The lines from the one containing "Scéna a kostýmy: Jan Nečas" through the end of the entries are what to output; reproduce them exactly and add nothing.

# Collected data:
^^^^^^^^

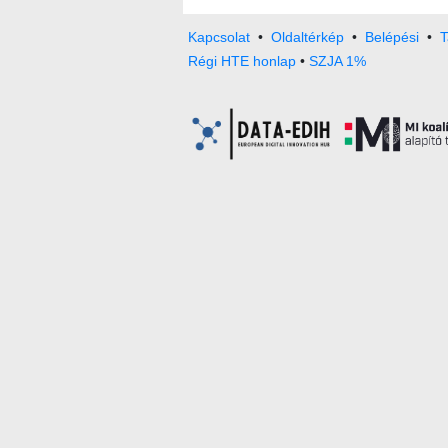
Kapcsolat
•
Oldaltérkép
•
Belépési
•
T
Régi HTE honlap
•
SZJA 1%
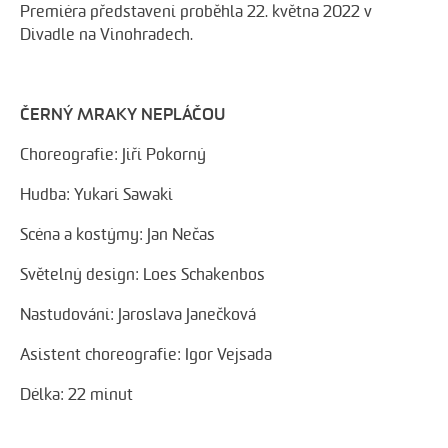
Premiéra představení proběhla 22. května 2022 v
Divadle na Vinohradech.
ČERNÝ MRAKY NEPLÁČOU
Choreografie: Jiří Pokorný
Hudba: Yukari Sawaki
Scéna a kostýmy: Jan Nečas
Světelný design: Loes Schakenbos
Nastudování: Jaroslava Janečková
Asistent choreografie: Igor Vejsada
Délka: 22 minut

^^^^^^^^

# Problem solution:
Scéna a kostýmy: Jan Nečas
Světelný design: Loes Schakenbos
Nastudování: Jaroslava Janečková
Asistent choreografie: Igor Vejsada
Délka: 22 minut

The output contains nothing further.